On the Almost Sure Convergence of the Stochastic Three Points Algorithm

TL;DR

This paper establishes the first almost sure convergence results for the stochastic three points (STP) algorithm across various classes of smooth functions, providing convergence rates in expectation and almost surely for non-convex, convex, and strongly convex cases.

Contribution

It provides the first almost sure convergence analysis of the STP algorithm for different classes of smooth functions, including convergence rates and conditions.

Findings

Almost sure convergence of the gradient to zero for non-convex functions.

Convergence of function values to the minimum for convex functions.

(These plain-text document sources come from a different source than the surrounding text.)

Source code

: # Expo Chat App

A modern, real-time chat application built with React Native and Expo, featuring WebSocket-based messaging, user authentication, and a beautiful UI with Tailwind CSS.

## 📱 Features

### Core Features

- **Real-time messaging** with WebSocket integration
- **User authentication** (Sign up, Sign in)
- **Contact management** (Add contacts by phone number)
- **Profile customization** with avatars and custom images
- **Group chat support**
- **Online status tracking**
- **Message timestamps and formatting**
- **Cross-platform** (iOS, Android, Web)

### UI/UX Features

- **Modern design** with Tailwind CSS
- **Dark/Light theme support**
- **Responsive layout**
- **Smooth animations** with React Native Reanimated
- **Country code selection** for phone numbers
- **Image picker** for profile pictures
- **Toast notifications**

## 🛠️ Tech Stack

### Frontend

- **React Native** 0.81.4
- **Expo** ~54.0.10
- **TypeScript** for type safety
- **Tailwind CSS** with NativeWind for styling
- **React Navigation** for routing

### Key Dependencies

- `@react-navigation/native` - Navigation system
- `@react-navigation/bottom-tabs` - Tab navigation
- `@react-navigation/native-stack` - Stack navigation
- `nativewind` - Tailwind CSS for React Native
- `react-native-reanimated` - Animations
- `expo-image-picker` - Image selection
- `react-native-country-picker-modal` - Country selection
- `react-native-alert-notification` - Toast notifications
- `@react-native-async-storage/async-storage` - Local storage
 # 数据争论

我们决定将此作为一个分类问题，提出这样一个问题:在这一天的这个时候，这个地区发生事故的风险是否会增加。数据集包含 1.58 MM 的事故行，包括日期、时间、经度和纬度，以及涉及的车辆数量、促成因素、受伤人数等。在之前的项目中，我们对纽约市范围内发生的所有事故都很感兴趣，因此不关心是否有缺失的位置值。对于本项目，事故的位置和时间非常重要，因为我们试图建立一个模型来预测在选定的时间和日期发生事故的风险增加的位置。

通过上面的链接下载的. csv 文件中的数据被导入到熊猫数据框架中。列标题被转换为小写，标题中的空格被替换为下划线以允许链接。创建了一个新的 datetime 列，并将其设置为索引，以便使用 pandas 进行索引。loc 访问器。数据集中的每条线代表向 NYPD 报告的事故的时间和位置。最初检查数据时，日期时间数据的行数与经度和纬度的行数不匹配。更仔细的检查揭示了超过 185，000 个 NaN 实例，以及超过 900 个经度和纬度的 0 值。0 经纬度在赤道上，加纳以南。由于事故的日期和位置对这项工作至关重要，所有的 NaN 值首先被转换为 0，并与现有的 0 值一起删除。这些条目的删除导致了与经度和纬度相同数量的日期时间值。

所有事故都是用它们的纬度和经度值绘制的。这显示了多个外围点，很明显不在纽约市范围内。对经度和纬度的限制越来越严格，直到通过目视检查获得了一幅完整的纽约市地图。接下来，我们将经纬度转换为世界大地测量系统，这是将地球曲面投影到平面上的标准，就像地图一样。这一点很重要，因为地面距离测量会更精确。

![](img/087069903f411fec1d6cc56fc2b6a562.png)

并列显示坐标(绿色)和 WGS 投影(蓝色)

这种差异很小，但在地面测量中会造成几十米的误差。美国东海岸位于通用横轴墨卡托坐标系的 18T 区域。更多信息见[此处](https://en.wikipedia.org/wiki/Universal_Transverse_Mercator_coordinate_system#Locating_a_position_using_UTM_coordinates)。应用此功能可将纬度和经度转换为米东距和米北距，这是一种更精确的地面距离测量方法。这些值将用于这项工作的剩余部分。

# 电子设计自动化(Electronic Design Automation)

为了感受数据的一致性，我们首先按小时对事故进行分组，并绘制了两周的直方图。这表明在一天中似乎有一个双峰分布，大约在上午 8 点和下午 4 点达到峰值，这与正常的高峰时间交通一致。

Linear convergence rate for strongly convex functions.

Abstract

The stochastic three points (STP) algorithm is a derivative-free optimization technique designed for unconstrained optimization problems in $\mathbb{R}^d$. In this paper, we analyze this algorithm for three classes of functions: smooth functions that may lack convexity, smooth convex functions, and smooth functions that are strongly convex. Our work provides the first almost sure convergence results of the STP algorithm, alongside some convergence results in expectation. For the class of smooth functions, we establish that the best gradient iterate of the STP algorithm converges almost surely to zero at a rate of $o(1/{T^{\frac{1}{2}-\epsilon}})$ for any $\epsilon\in (0,\frac{1}{2})$, where $T$ is the number of iterations. Furthermore, within the same class of functions, we establish both almost sure convergence and convergence in expectation of the final gradient iterate towards zero. For the class of smooth convex functions, we establish that $f(\theta^T)$ converges to $\inf_{\theta \in \mathbb{R}^d} f(\theta)$ almost surely at a rate of $o(1/{T^{1-\epsilon}})$ for any $\epsilon\in (0,1)$, and in expectation at a rate of $O(\frac{d}{T})$ where $d$ is the dimension of the space. Finally, for the class of smooth functions that are strongly convex, we establish that when step sizes are obtained by approximating the directional derivatives of the function, $f(\theta^T)$ converges to $\inf_{\theta \in \mathbb{R}^d} f(\theta)$ in expectation at a rate of $O((1-\frac{\mu}{2\pi dL})^T)$, and almost surely at a rate of $o((1-s\frac{\mu}{2\pi dL})^T)$ for any $s\in (0,1)$, where $\mu$ and $L$ are the strong convexity and smoothness parameters of the function.